Last Wednesday, April 9, 2014, Governor Mark Dayton signed the Safe and Supportive Schools Act at the Capital in St. Paul. The law, which has been a source of controversy for lack of bipartisan support, toughens the current state statute on bullying in schools by providing school districts with a clear-cut definition of bullying, requirements regarding bullying data collection, and teacher and student resources.
The new law, which has fervent supporters and detractors, will become effective starting in the 2014-2015 school year.
“Bullying atrocities have cost some people their lives,” Dayton said after he signed the bill into law. “What could be more severe than depriving somebody the life they have been given — liberty and the pursuit of happiness requires that you feel good about yourself, for being who you are.”
The law, which was authored by Minnesota state Senator Scott Dibble and state Representative Jim Davnie, replaces the former 37-word state statute that required school districts to have a policy on bullying, but did not specify what the policy should include. Like many other school districts in the state, Winona Area Public Schools (WAPS) currently uses — and will continue to use until the 2014-2015 school year — the Minnesota School Board Association (MSBA) Bullying Prohibition Policy. While the MSBA policy does define bullying and provides guidelines on how district officials should handle bullying, it does not require data collection of bullying incidents, which is a large component of the new law.
“We’ve got a good policy [currently],” WAPS superintendent Scott Hannon remarked in an interview prior to the passing of the anti-bullying bill. “What more are they going to add that we don’t have already?”
The new law also expands on the topic of cyberbullying and bullying through social media, which, in the past few years, has become increasingly common. The MSBA policy, which was last updated in 2010, does mention online bullying, but not to the extent the new law does.
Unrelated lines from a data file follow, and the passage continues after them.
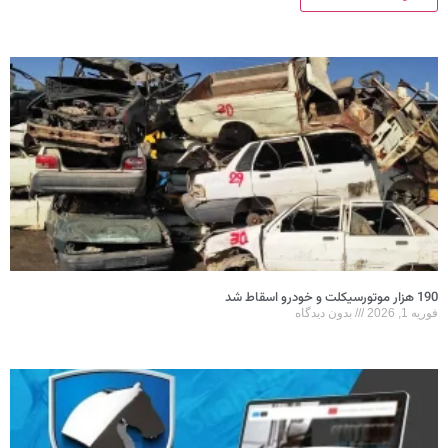
190 هزار موتورسیکلت و خودرو اسقاط شد
فوریه 1, 2026
بدون دیدگاه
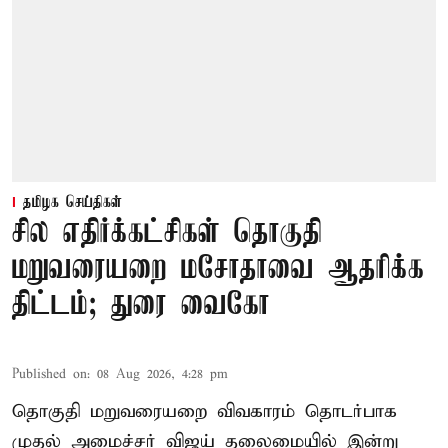
தமிழக செய்திகள்
சில எதிர்க்கட்சிகள் தொகுதி
மறுவரையறை மசோதாவை ஆதரிக்க
திட்டம்; துரை வைகோ
Published on
:
08 Aug 2026, 4:28 pm
தொகுதி மறுவரையறை விவகாரம் தொடர்பாக
முதல் அமைச்சர் விஜய் தலைமையில் இன்று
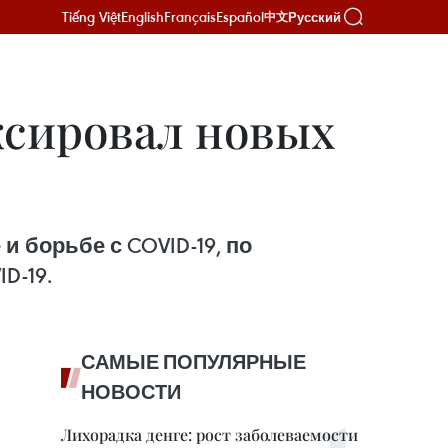
Tiếng Việt
English
Français
Español
Русский
中文
иксировал новых
 борьбе с COVID-19, по
D-19.
САМЫЕ ПОПУЛЯРНЫЕ
НОВОСТИ
Лихорадка денге: рост заболеваемости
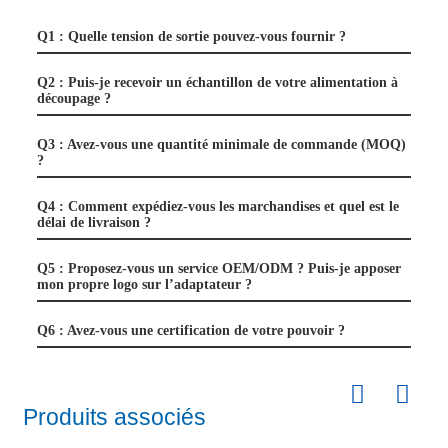
Q1 : Quelle tension de sortie pouvez-vous fournir ?
Q2 : Puis-je recevoir un échantillon de votre alimentation à
découpage ?
Q3 : Avez-vous une quantité minimale de commande (MOQ)
?
Q4 : Comment expédiez-vous les marchandises et quel est le
délai de livraison ?
Q5 : Proposez-vous un service OEM/ODM ? Puis-je apposer
mon propre logo sur l’adaptateur ?
Q6 : Avez-vous une certification de votre pouvoir ?
Produits associés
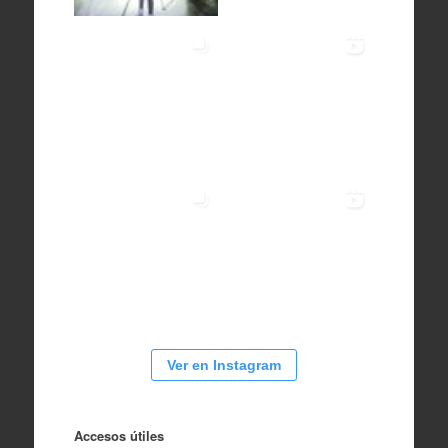
Ver en Instagram
Accesos útiles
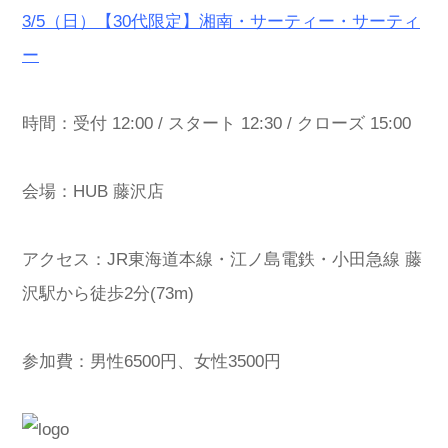
3/5（日）【30代限定】湘南・サーティー・サーティ
ー
時間：受付 12:00 / スタート 12:30 / クローズ 15:00
会場：HUB 藤沢店
アクセス：JR東海道本線・江ノ島電鉄・小田急線 藤
沢駅から徒歩2分(73m)
参加費：男性6500円、女性3500円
In the same interview, when asked about cyberbullying, Hannon said that he has not seen much cyberbullying within the district.
“Fortunately, not a lot of it,” he explained. “We deal with it when we know about it. [When the cyberbullying] happens outside of school, it can be hard to deal with. If it’s done on our computers and it is threatening kids in school, we certainly deal with it. We hope that parents, too, are vigilant about how their kids are using those types of devices.”
Not supported by everyone
For those who oppose the new law, some have said that it will cost the state and local districts millions of dollars to implement all of the requirements it sets forth. Others are concerned that it favors some students over others. A section in the new law states that “intimidating, threatening, abusive or harming conduct may involve, but is not limited to, conduct that causes physical harm to a student or a student’s property or causes a student to be in reasonable fear of harm to a person or property,” and goes on to indicate that “intimidating, threatening, abusive, or harassing conduct that is directed at a student or students based on a person’s actual or perceived race, ethnicity, color, creed, religion, national origin, immigration status, sex, age, marital status, familial status, socioeconomic status, physical appearance, sexual orientation, gender identity and expression, academic status, disability, or status with regard to public assistance, age, or any additional characteristic defined in chapter 363A, the Minnesota Human Rights Act.”
“All students being protected isn’t sufficient,” Child Protection League Action’s Michele Lentz said in a statement after the bill was passed in the Minnesota Senate. “They must go on to itemize groups, when the only purpose for naming groups is to give special attention to some over others.”